In all honesty, I think my blues comes from the fact that I don’t feel like a backpacker at the moment. All of my friends here introduce me to their friends as a backpacker, but it feels like a shame. My backpack is stuffed under my bed, my clothes are hanging in a wardrobe, and I get to have a good shower every morning. I’m working (when I can get work), and have an apartment with room mates. This isn’t backpacking. I haven’t left the Sydney area in weeks, but even so the money that I saved up for backpacking is slowly getting drained.
So I’m having a minor freak out.
So Jenna, what are you going to do about it?
Well, I’m not going home, that’s for sure.
I know that I will regret my decision to go home the moment I book my ticket. I know that this is just a phase of travelling that I’m going through – culture shock – and it will be over soon. And finally, I know that I will be incredibly disappointed in myself if I give up.
I just keep telling myself that this is temporary, only until February, and then I’m off again. I need to start living in the moment again, taking every day as it comes. I love Sydney, love it, and maybe going to the beach on the weekends and visiting the museums and movie theatres isn’t as exciting as wandering through jungles or road tripping across the desert, but it’s much better than being in Canada (hello -46’C weather!) and I shouldn’t be complaining.
So, I’m going to try to answer the questions I’ve been asking myself for the past few days, and reflect on what got me here in the first place.
So why do I have a travel blog?
My initial plan with the blog was to keep my family informed on what’s going on in my life. To share my photos, stories, quotes, musings etc. But somewhere in the last two months I lost that. I saw so many other blogs that were making money off of travelling and I wanted to do that too. But I kept getting discourage when I saw how amazing their blogs were and mine wasn’t. So I’m going back to my original ideas – this is a blog for me and who ever wants to read it. A travel diary with photos and ideas and inspiration.
Why am I in Australia?
This is a loaded question. Australia itself was a random country I chose to travel in – the heat and the lack of snow helped my decision. At this point, the cost of being here and the lack of cultural difference has me wishing I had chosen a different country. But where? I could have backpacked across South East Asia for a couple of months. Or gone back to Europe for the fourth time. But I didn’t, I’m here, and I’m happy I’m here.
I left Canada because I was feeling bored with life. My friends had moved to all ends of Canada – and Canada is huge – for University, Military training, or to just get out of our small town. I was envious of them, but I didn’t want what the social norm was – go to school, buy a house, get married, have 2.5 babies. I needed to get out and explore this amazing world that we live on, so I did.
Why aren’t I in University like all my other friends?

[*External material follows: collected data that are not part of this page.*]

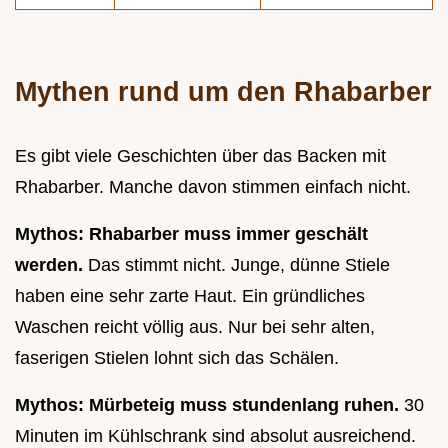
Mythen rund um den Rhabarber
Es gibt viele Geschichten über das Backen mit
Rhabarber. Manche davon stimmen einfach nicht.
Mythos: Rhabarber muss immer geschält
werden.
Das stimmt nicht. Junge, dünne Stiele
haben eine sehr zarte Haut. Ein gründliches
Waschen reicht völlig aus. Nur bei sehr alten,
faserigen Stielen lohnt sich das Schälen.
Mythos: Mürbeteig muss stundenlang ruhen.
30
Minuten im Kühlschrank sind absolut ausreichend.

The most honest and truthful answer I can give is that Canadian universities are crazy expensive. Looking at over $20k a year for an undergraduate, that’s a lot of money. And I truly didn’t – and still don’t – know what I wanted to study. I could study English, International Business (snor), Languages, anything and I didn’t know what I wanted. Far to many choices to gamble over $20k a year with. And I mean my friends are all doing it and surviving. Working during the summer, and studying during the rest of the year. It is obviously possible to go to school and not leave with a huge amount of student debt. But, unwilling to take that chance of not being able to travel after university because of the debt, I quickly decided to travel first.

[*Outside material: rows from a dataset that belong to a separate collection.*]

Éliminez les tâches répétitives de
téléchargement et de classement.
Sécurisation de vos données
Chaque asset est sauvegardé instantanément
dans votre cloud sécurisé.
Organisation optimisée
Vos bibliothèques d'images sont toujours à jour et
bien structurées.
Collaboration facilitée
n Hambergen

Now I have to confess that I do want to go, I truly do. I had plans for it before I came here. To go to York University in Toronto to study International Development and Languages, with a certificate to teach English overseas. I would be good at it, I know I would. But then a personal situation ensued, and all of those dreams fell apart.
So I decided to come here instead. Voila!
Being in Australia is an amazing opportunity, and I don’t want to waste it by complaining or wishing I was else where. Even if I’m in Sydney until February, I have amazing friends to keep me company, and this city is big enough for there to always be surprises around every corner.
And I know I’m going to miss it here once I leave.